オーバーレイウィンドウは、標準の X ウィンドウと同様にイベントを処理の対象とすることができます。オーバーレイウィンドウは、その実際に目に見える範囲内で発生する任意のイベントを受信します。イベントが発生する位置のピクセルのペイント型は問題ではありません。たとえば、オーバーレイウィンドウがウィンドウ進入イベントを処理の対象としている場合に、ポインタがウィンドウの実際に目に見える範囲内に入ると、ピクセルが透明であっても不透明であっても、オーバーレイウィンドウはウィンドウ進入イベントを受信します。
このことは、アプリケーション内でグラフィカルオブジェクトの対話的なピッキング (選択) をどのように実装するかという問題に影響を与えます。すなわち、アンダーレイウィンドウに描画されたグラフィカルオブジェクトの上にあるオーバーレイウィンドウに対して、別のグラフィカルオブジェクトを描画するアプリケーションは、オーバーレイウィンドウ内またはアンダーレイウィンドウ内のどちらかのイベントを処理の対象とする必要がありますが、その両方のウィンドウ内のイベントを処理の対象とする必要はありません。入力イベントを受け取ったアプリケーションは、オーバーレイ/アンダーレイの階層構造に関する知識を利用して、どちらのグラフィカルオブジェクトが選択されたかを確定しなければなりません。

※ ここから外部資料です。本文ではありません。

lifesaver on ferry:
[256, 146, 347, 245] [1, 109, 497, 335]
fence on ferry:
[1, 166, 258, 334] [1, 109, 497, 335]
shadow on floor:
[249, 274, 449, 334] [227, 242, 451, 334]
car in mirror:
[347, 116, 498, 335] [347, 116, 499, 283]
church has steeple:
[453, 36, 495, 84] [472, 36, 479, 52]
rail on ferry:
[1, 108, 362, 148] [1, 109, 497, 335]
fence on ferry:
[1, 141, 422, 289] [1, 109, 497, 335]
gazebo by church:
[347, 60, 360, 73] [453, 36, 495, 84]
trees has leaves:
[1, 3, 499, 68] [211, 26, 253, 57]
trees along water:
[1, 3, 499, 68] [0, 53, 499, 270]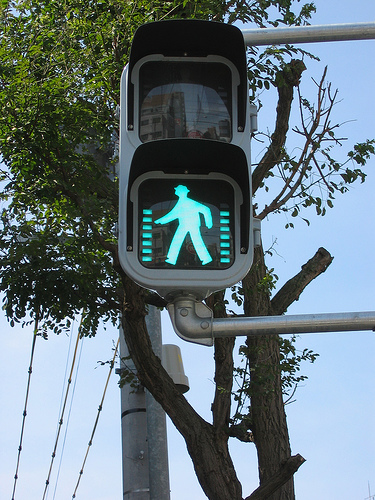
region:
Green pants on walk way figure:
[166, 231, 216, 274]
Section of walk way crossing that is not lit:
[125, 61, 247, 144]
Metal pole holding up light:
[179, 311, 367, 332]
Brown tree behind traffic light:
[142, 362, 304, 498]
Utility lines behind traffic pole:
[22, 357, 81, 480]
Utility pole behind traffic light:
[78, 324, 169, 498]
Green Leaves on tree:
[23, 184, 114, 316]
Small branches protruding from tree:
[276, 95, 371, 267]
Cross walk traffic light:
[90, 26, 273, 336]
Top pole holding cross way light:
[250, 19, 371, 63]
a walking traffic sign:
[124, 184, 232, 263]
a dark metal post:
[205, 318, 356, 341]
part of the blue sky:
[304, 378, 353, 473]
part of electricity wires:
[45, 363, 69, 433]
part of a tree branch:
[284, 87, 340, 202]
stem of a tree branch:
[262, 405, 287, 461]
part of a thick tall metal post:
[120, 417, 171, 494]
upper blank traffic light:
[150, 63, 215, 116]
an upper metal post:
[234, 20, 345, 47]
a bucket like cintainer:
[156, 339, 197, 393]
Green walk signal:
[113, 159, 273, 294]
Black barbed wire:
[26, 338, 165, 454]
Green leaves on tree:
[224, 321, 325, 441]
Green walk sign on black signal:
[97, 59, 303, 313]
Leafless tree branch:
[163, 384, 246, 479]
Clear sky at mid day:
[330, 355, 371, 447]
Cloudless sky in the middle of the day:
[321, 375, 372, 455]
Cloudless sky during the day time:
[318, 375, 372, 440]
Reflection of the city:
[120, 51, 262, 176]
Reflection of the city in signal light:
[129, 62, 262, 176]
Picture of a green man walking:
[155, 183, 217, 266]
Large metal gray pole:
[115, 285, 170, 498]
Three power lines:
[7, 250, 127, 498]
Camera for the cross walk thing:
[128, 52, 239, 145]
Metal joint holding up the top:
[168, 294, 374, 347]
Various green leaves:
[9, 114, 102, 206]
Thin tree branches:
[283, 78, 343, 215]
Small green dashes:
[220, 207, 232, 270]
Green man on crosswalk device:
[153, 183, 214, 264]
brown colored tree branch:
[235, 453, 306, 499]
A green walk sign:
[127, 181, 243, 272]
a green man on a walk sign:
[154, 179, 219, 267]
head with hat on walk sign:
[168, 181, 196, 201]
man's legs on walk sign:
[164, 227, 212, 266]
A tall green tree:
[2, 2, 337, 494]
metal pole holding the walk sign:
[240, 19, 373, 59]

たとえば、アプリケーションがアンダーレイウィンドウ内のイベントを処理の対象としていると想定します。このアプリケーションが座標 (x,y) でイベントを受信すると、まず最初にオーバーレイ内のその座標にグラフィカルオブジェクトが存在するかどうかが調べられます。存在すれば、そこで探索処理は終了します。存在しなければ、アプリケーションは、アンダーレイ内のその座標にグラフィカルオブジェクトが存在するかどうかを確認しなければなりません。

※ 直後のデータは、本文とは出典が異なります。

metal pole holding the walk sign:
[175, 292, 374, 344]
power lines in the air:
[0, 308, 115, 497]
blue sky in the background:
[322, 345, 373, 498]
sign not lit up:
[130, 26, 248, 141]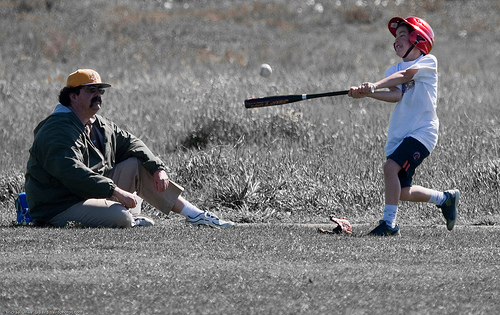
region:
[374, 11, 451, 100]
A boy wearing a batting helmet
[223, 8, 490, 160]
A boy swinging a bat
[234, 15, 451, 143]
A boy hitting a baseball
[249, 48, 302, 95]
A baseball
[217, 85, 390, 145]
A baseball bat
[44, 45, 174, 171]
A man in a yellow hat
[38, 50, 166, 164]
A man wearing sunglasses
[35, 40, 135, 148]
A man with a mustache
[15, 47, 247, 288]
A man sitting on the ground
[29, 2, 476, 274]
A man watching a boy hit a baseball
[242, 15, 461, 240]
a boy hitting a baseball with a bat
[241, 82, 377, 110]
black baseball bat with red letters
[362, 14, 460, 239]
a boy wearing a white shirt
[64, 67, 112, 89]
yellow baseball cap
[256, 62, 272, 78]
white baseball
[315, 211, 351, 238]
a brown baseball glove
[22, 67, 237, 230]
a man wearing a green jacket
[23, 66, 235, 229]
a man wearing a yellow baseball cap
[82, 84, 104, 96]
sunglasses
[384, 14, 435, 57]
a red helmet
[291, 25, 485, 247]
A boy with a white shirt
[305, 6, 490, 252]
A boy with black shorts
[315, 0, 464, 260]
The boy is wearing a red helmet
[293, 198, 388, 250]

グラフィカルイメージが X ウィンドウに描画されると、ユーザーはウィンドウの表示内容を取り出してプリンタに送信し、ハードコピーを取ることができます。そのための最も一般的な方法は、画面のダンプを実行することです。すなわち、XGetImage を使用してウィンドウピクセルを読み取り、そのイメージをプリンタに送信します。印刷ページのサイズにイメージを合わせるために、イメージの拡大・縮小が必要になる場合もあります。このため、イメージ内にピクセル単位の拡大・縮小によるがたつきが生じることがあります。
X11 の利用者の間で一般的になりつつあるもう一つの方法は、特殊なプリンタグラフィックス API を通じてグラフィックスを再描画することです。この API は標準の Xlib グラフィックスコールをサポートし、これらの関数呼び出しをページ記述言語 (PDL) 形式に変換して適切なプリントスプーラに送信します。この方法の利点は、走査変換が適用された後のピクセルではなく座標自身を拡大・縮小することによって、グラフィックスを印刷ページに合わせられることです。したがって、イメージのがたつきが最小限に抑えられます。

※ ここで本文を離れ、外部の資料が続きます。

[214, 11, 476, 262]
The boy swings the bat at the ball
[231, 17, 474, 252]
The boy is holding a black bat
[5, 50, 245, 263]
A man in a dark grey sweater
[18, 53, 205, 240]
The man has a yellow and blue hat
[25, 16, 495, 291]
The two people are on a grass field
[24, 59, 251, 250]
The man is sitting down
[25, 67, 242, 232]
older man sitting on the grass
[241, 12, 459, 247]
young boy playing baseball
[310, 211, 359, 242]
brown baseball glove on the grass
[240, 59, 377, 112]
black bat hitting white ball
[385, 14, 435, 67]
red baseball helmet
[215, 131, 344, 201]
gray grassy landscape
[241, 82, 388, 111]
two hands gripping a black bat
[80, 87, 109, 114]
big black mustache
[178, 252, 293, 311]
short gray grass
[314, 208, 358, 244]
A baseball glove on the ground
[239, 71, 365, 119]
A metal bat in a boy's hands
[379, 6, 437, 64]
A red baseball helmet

ただし、プリンタ API を使用する方法は、オーバーレイ/アンダーレイウィンドウのペアに適用するときには重大な障害があります。大部分の PDL では、不透明なペイントの概念だけがサポートされ、透明なペイントはサポートされません。たとえば PostScript PDL の場合、以前に出力されたピクセルは新たに出力されたピクセルによって常に置き換えられます。このような制限があるため、プリンタ API を使用する方法では、オーバーレイ/アンダーレイウィンドウの組み合わせ中のイメージを完全に取り出せるとは限りません。特に、オーバーレイの背景が完全に透明で、不透明なペイントだけがそれに描画されるような特殊なアプリケーションでは、アンダーレイが最初に出力された後、オーバーレイが 出力されます。ただし、透明なペイントがオーバーレイに描画されて、そのオーバーレイ内の他の不透明なペイントが消去されると、上記の仕組みはうまく動作しません。
このような問題が解決されるまでは、XReadScreen と拡大・縮小処理を使用して、オーバーレイウィンドウ内のイメージの取り出しとプリンタへの送信を行ってください。あるいは、プリントする予定の情報を描画するときは、オーバーレイを使用しないでください。